Mathematical solution for $\sin 3\alpha = 2\sin\alpha$ where $\alpha$ is acute

Question

I derived the following trigonometrical equation from a real triangle, knowing that the angle $\alpha$ is an acute one:

$\sin 3\alpha = 2\sin\alpha$

Just by eye-balling the equation, and remembering the trigonometric unit circle, I know that:

$\sin 90 = 1 = 2\sin 30 = 2 \cdot 0.5 = 1$

Therefore, $\alpha = 30^\circ$ is a possible solution.
I am unaware of any trigonometric identity to help me simplify this equation in order to get all possible solutions for $\alpha$, and this intuitive solution is the best I can come up with. I plugged this equation into symbolab.com, but their solution seems very long-winded, and I am hoping for the possibility that a simpler one exists.

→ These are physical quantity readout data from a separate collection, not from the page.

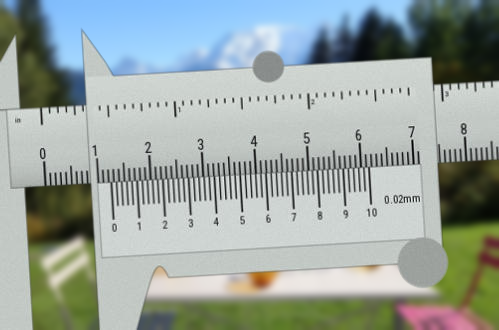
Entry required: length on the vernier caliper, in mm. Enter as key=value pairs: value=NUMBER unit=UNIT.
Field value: value=12.5 unit=mm
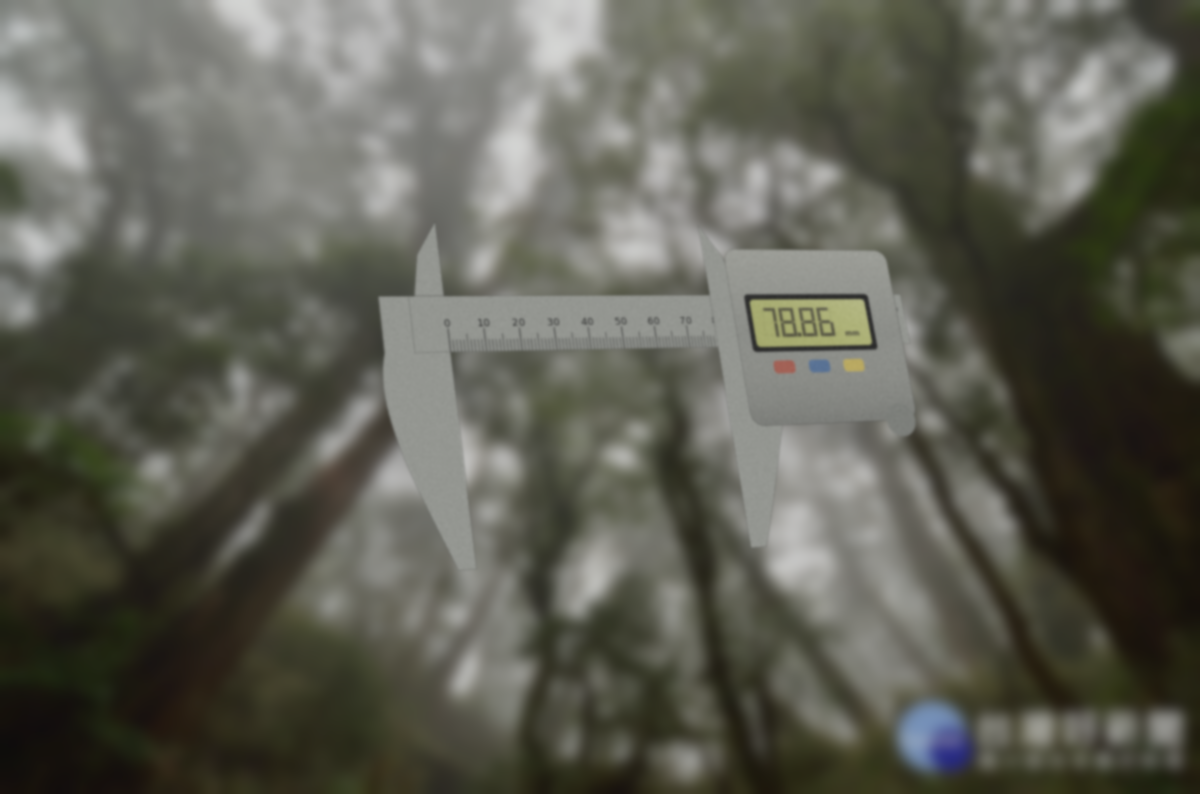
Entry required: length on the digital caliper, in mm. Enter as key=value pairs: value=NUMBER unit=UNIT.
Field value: value=78.86 unit=mm
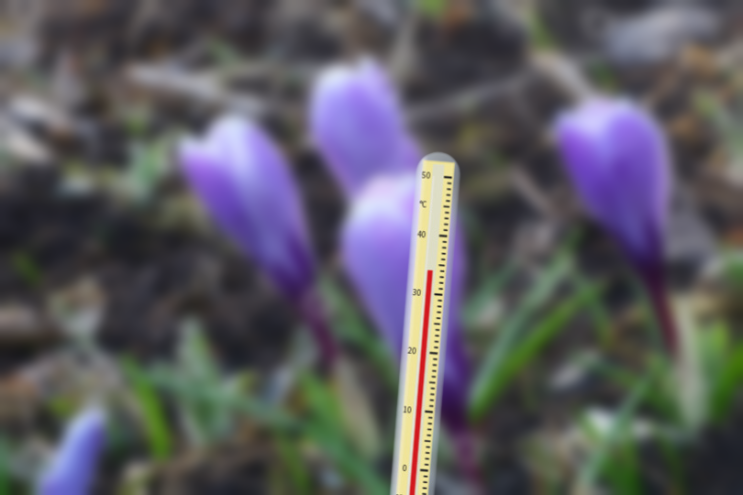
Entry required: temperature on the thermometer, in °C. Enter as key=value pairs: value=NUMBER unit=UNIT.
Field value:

How can I solve this type of problem when the intuitive approach fails?

Answer 1

$$\sin 3\alpha = 2\sin\alpha$$

\begin{align} \sin(3\alpha) &= \sin(2\alpha + \alpha) \\ &= \sin(2\alpha) \cos \alpha + \cos(2 \alpha) \sin \alpha \\ &= (2 \sin \alpha \cos \alpha) \cos \alpha + (\cos^2 \alpha -\sin^2 \alpha) \sin \alpha \\ &= 2\sin \alpha \cos^2\alpha + \cos^2\alpha \sin \alpha - \sin^3 \alpha \\ &= 3\sin \alpha \cos^2 \alpha -\sin^3 \alpha \\ &= 3 \sin \alpha(1 - \sin^2 \alpha) - \sin^3 \alpha \\ &= 3\sin \alpha - 4 \sin^3 \alpha \end{align}

\begin{align} \sin 3\alpha &= 2\sin\alpha \\ 3\sin \alpha - 4 \sin^3 \alpha &= 2\sin \alpha \\ \sin \alpha - 4\sin^3 \alpha &= 0 \\ \sin \alpha (1 - 4 \sin^2 \alpha) &= 0 \\ \hline \sin \alpha &= 0 \\ \sin^2 \alpha &= \dfrac 14 \\ \hline \sin \alpha &\in \left\{-\dfrac 12, 0, \dfrac 12 \right\} \end{align}

Answer 2

If triple angle relation for sine is known, letting $ \sin \alpha =s$,

$$3 s -4 s^3= 2 s\rightarrow s =(0, \pm \frac12), \quad \alpha=(0, \pm 30^{\circ}, 150^{\circ}\pm30^{\circ} ) ..$$

Answer 3

Here is a lead.

$$\sin(3x) = \sin(2x + x) = \sin(2x)\cos(x) + \cos(2x)\sin(x).$$ Now invoke some double angle magig to get $$\sin(3x) = 2\sin(x)\cos^2(x) + (1 - 2\sin^2(x))\sin(x).$$ Next, use the pythagorean identities to gete $$\sin(3x) = 2\sin(x)(1 - \sin^2(x)) + (1 - 2\sin^2(x))\sin(x). $$ Can you use this?